The need to grow Nebraska is a common theme these days, with Gov. Pete Ricketts mentioning it publicly every opportunity he gets.

Most recently, on Monday, he said it in his New Year statement: “Moving into 2019, we will continue to work to grow our state and create more great opportunities, so we can keep Nebraska the best place in the world to live, work, and raise a family.”

According to a recently released report by the Nebraska Legislature’s Planning Committee, perhaps the emphasis should be on “raise a family.”

Sen. Paul Schumacher of Columbus, who wrote the report, said Nebraska’s population is aging, and the probability that the shortfall in Nebraska births will be covered by youthful in-migration offsetting out-migration and natural deaths is low.
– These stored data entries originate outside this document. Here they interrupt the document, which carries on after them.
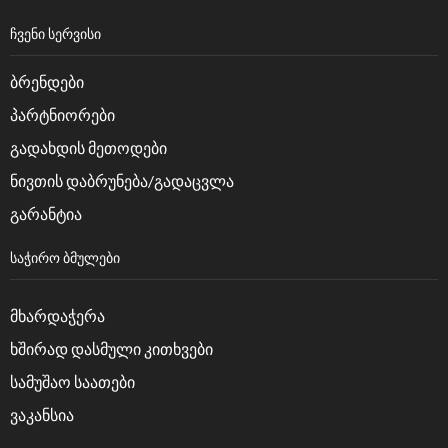
ᲩᲕᲔᲜᲘ ᲡᲔᲠᲕᲘᲡᲘ
ბრენდები
პარტნიორები
გადახდის მეთოდები
ნივთის დაბრუნება/გადაცვლა
გარანტია
ᲡᲐᲭᲘᲠᲝ ᲑᲛᲣᲚᲔᲑᲘ
მხარდაჭერა
ხშირად დასმული კითხვები
სამუშაო საათები
ვაკანსია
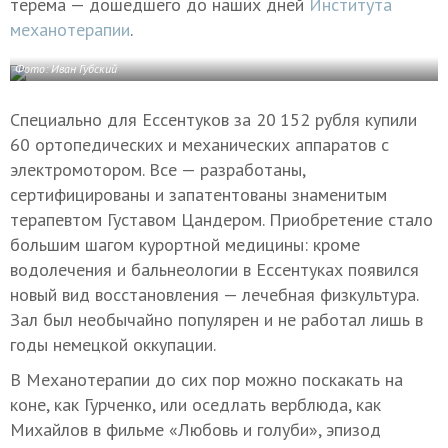
терема — дошедшего до наших дней
Института
механотерапии
.
Фото: Иван Губский
Специально для Ессентуков за 20 152 рубля купили
60 ортопедических и механических аппаратов с
электромотором. Все — разработаны,
сертифицированы и запатентованы знаменитым
терапевтом Густавом Цандером. Приобретение стало
большим шагом курортной медицины: кроме
водолечения и бальнеологии в Ессентуках появился
новый вид восстановления — лечебная физкультура.
Зал был необычайно популярен и не работал лишь в
годы немецкой оккупации.
В Механотерапии до сих пор можно поскакать на
коне, как Гурченко, или оседлать верблюда, как
Михайлов в фильме «Любовь и голуби», эпизод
A report in November to the Legislative Council on population trends showed the percentage of children under 5 is expected to remain flat in the state because people are not having as many children. Josie Schafer, director of the Center for Public Affairs Research at the University of Nebraska at Omaha said a state needs population growth to have economic growth.

The latest Nebraska birth information available is from 2016 and shows the number of live births declined for the second year in a row that year -- decreasing in 2015 to 26,678, and then again in 2016 to 26,594.

That follows a national trend. The U.S. Department of Health and Human Services shows U.S. births declined again in 2017, down 2 percent and the lowest number in 30 years.

Of course, you must square that with the census report this month that said the Cornhusker State added 11,693 people from July 1, 2017, to July 1, 2018, and now sits at 1,929,268 people. But that may be attributed to international migration into the state.

Schafer said Monday she wouldn’t necessarily say people need to have more babies.

“We need a combination of in-migration and children to be able to replace that baby boomer generation,” she said. “That population is now aging. They’re hitting 65. They’re hitting 75. And then we’re going to lose them.”

And the state needs a population base that replaces that large group, Schafer said. And it’s got to be a combination of a couple of different things.

There’s wide speculation about what causes people to have fewer kids, she said, including recession, war, and detachment from religious affiliation.

A recent report shows there’s also a decline in the number of children the Latino population is having. The decline was dramatic between 2007 and 2016, which continued but slowed after 2012.

People are just having fewer kids, Schafer said.

And that trend, Schumacher said, and its natural consequences will have a “profound impact on the state.”